- [How to complete this task]:
What you copy should be the lines from the one with "pyautogui.press('End')" through the end of the entries, word for word. Omit the pictures.

[[ Available data, beginning ]]

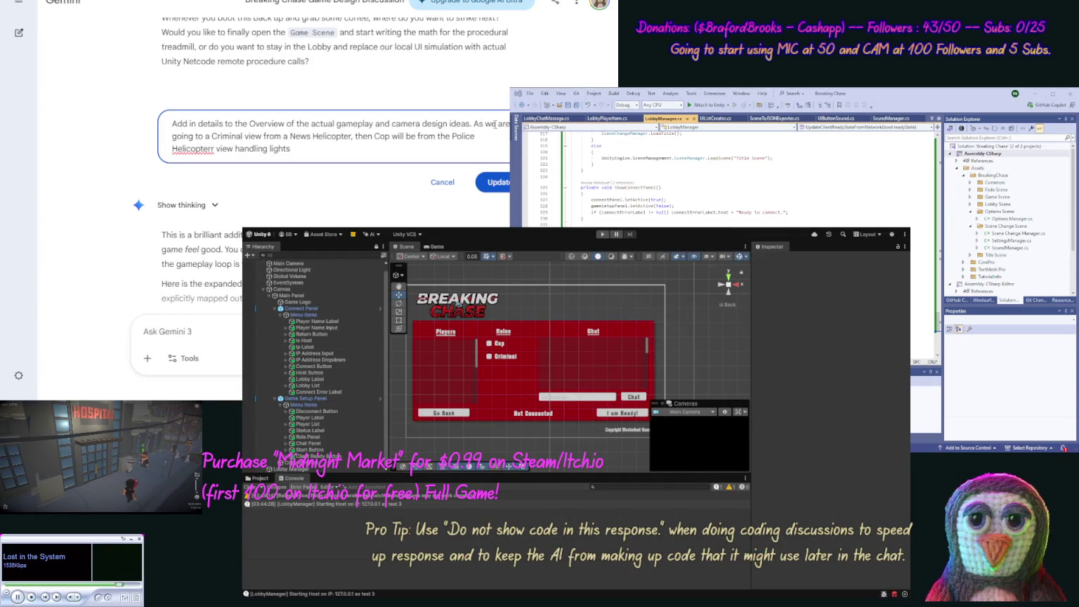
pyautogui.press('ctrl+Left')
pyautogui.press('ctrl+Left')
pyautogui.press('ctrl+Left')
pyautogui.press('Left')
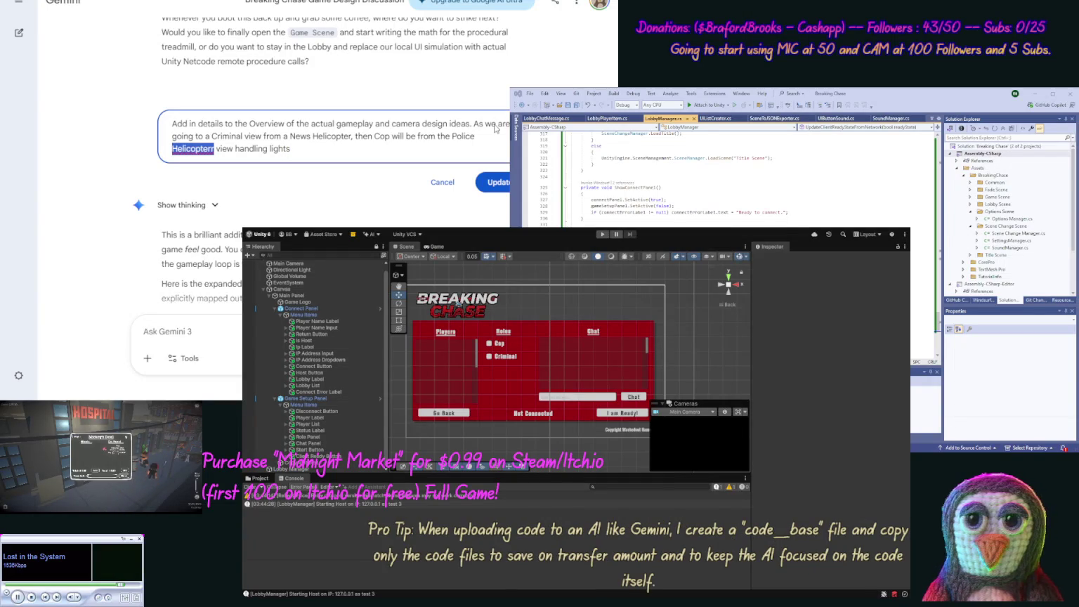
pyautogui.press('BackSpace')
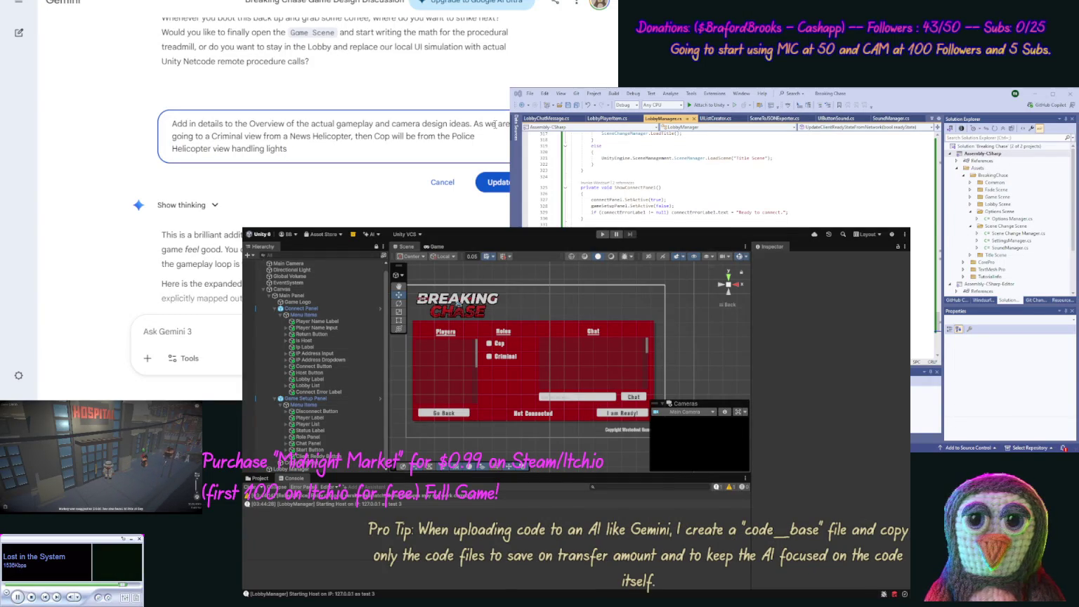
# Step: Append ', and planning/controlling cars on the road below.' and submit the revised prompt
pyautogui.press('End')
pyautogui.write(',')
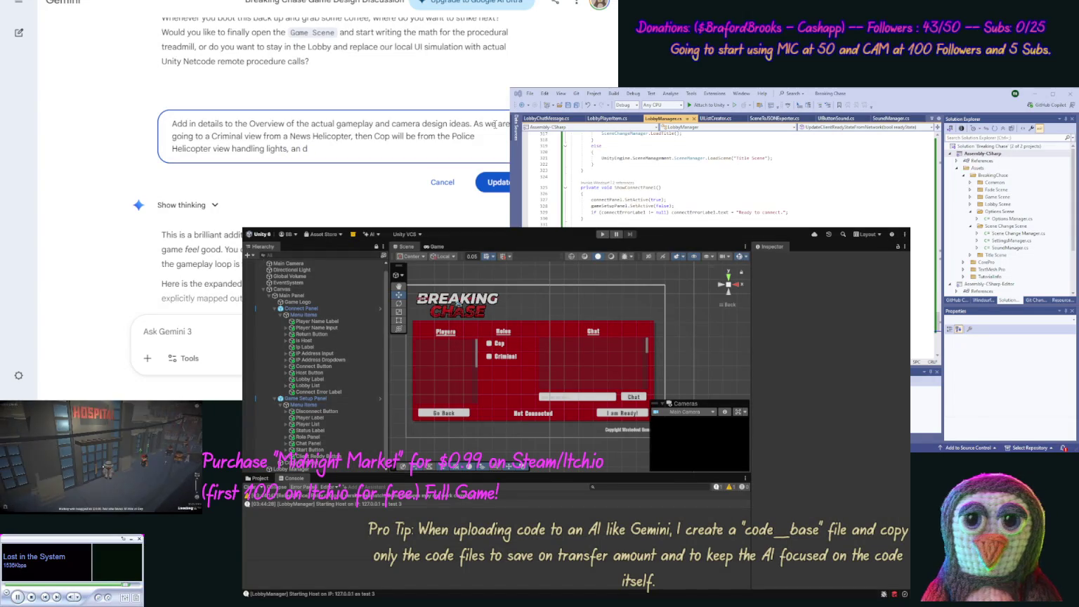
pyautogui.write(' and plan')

[[ Available data, end ]]

- [Worked solution]:
pyautogui.press('End')
pyautogui.write(',')
pyautogui.write(' and plan')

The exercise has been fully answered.